PROBLEM DESCRIPTION:
Transcribe each of the lines below word for word, keeping every character and line break unchanged.

(Saved entries)

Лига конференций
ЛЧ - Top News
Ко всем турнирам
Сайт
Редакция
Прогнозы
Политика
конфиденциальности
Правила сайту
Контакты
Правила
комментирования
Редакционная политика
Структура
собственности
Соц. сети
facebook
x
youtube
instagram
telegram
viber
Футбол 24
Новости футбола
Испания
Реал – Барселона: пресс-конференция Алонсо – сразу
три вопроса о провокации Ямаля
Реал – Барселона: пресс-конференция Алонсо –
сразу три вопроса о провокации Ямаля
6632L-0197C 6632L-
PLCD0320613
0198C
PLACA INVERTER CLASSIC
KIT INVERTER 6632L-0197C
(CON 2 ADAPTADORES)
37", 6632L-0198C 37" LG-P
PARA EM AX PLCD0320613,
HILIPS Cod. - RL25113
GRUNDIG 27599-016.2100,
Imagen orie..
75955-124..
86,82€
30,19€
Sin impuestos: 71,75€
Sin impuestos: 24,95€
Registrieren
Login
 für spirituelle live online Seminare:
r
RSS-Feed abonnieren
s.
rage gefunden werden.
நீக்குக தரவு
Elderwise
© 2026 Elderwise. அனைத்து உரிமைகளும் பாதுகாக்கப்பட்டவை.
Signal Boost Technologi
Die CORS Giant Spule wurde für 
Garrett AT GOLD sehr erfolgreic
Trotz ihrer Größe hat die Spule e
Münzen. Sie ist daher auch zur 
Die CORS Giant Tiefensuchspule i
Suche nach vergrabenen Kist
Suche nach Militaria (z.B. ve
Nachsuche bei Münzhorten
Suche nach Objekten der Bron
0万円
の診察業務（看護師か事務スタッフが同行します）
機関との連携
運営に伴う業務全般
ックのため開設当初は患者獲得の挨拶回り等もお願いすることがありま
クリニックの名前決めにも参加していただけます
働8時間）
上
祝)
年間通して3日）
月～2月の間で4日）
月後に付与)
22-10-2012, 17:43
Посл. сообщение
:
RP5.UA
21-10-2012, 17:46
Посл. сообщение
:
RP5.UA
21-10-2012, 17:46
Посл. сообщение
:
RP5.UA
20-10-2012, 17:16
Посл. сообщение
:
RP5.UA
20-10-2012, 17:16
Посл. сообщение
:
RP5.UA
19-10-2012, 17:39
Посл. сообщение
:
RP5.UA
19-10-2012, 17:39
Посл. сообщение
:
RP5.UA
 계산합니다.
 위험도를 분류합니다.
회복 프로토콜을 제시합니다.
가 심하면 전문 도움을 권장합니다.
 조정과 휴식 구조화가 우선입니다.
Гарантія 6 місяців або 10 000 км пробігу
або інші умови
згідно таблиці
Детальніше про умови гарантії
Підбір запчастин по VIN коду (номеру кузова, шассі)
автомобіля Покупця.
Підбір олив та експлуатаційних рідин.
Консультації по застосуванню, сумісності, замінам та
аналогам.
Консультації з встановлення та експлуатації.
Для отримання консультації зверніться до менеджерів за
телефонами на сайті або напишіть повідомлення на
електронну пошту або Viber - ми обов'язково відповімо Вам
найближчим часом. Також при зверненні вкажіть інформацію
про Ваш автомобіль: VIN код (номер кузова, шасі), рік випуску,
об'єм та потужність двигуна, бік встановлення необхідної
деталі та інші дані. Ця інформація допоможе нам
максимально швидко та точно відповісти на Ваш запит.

ANSWER SECTION:
Лига конференций
ЛЧ - Top News
Ко всем турнирам
Сайт
Редакция
Прогнозы
Политика
конфиденциальности
Правила сайту
Контакты
Правила
комментирования
Редакционная политика
Структура
собственности
Соц. сети
facebook
x
youtube
instagram
telegram
viber
Футбол 24
Новости футбола
Испания
Реал – Барселона: пресс-конференция Алонсо – сразу
три вопроса о провокации Ямаля
Реал – Барселона: пресс-конференция Алонсо –
сразу три вопроса о провокации Ямаля
6632L-0197C 6632L-
PLCD0320613
0198C
PLACA INVERTER CLASSIC
KIT INVERTER 6632L-0197C
(CON 2 ADAPTADORES)
37", 6632L-0198C 37" LG-P
PARA EM AX PLCD0320613,
HILIPS Cod. - RL25113
GRUNDIG 27599-016.2100,
Imagen orie..
75955-124..
86,82€
30,19€
Sin impuestos: 71,75€
Sin impuestos: 24,95€
Registrieren
Login
 für spirituelle live online Seminare:
r
RSS-Feed abonnieren
s.
rage gefunden werden.
நீக்குக தரவு
Elderwise
© 2026 Elderwise. அனைத்து உரிமைகளும் பாதுகாக்கப்பட்டவை.
Signal Boost Technologi
Die CORS Giant Spule wurde für 
Garrett AT GOLD sehr erfolgreic
Trotz ihrer Größe hat die Spule e
Münzen. Sie ist daher auch zur 
Die CORS Giant Tiefensuchspule i
Suche nach vergrabenen Kist
Suche nach Militaria (z.B. ve
Nachsuche bei Münzhorten
Suche nach Objekten der Bron
0万円
の診察業務（看護師か事務スタッフが同行します）
機関との連携
運営に伴う業務全般
ックのため開設当初は患者獲得の挨拶回り等もお願いすることがありま
クリニックの名前決めにも参加していただけます
働8時間）
上
祝)
年間通して3日）
月～2月の間で4日）
月後に付与)
22-10-2012, 17:43
Посл. сообщение
:
RP5.UA
21-10-2012, 17:46
Посл. сообщение
:
RP5.UA
21-10-2012, 17:46
Посл. сообщение
:
RP5.UA
20-10-2012, 17:16
Посл. сообщение
:
RP5.UA
20-10-2012, 17:16
Посл. сообщение
:
RP5.UA
19-10-2012, 17:39
Посл. сообщение
:
RP5.UA
19-10-2012, 17:39
Посл. сообщение
:
RP5.UA
 계산합니다.
 위험도를 분류합니다.
회복 프로토콜을 제시합니다.
가 심하면 전문 도움을 권장합니다.
 조정과 휴식 구조화가 우선입니다.
Гарантія 6 місяців або 10 000 км пробігу
або інші умови
згідно таблиці
Детальніше про умови гарантії
Підбір запчастин по VIN коду (номеру кузова, шассі)
автомобіля Покупця.
Підбір олив та експлуатаційних рідин.
Консультації по застосуванню, сумісності, замінам та
аналогам.
Консультації з встановлення та експлуатації.
Для отримання консультації зверніться до менеджерів за
телефонами на сайті або напишіть повідомлення на
електронну пошту або Viber - ми обов'язково відповімо Вам
найближчим часом. Також при зверненні вкажіть інформацію
про Ваш автомобіль: VIN код (номер кузова, шасі), рік випуску,
об'єм та потужність двигуна, бік встановлення необхідної
деталі та інші дані. Ця інформація допоможе нам
максимально швидко та точно відповісти на Ваш запит.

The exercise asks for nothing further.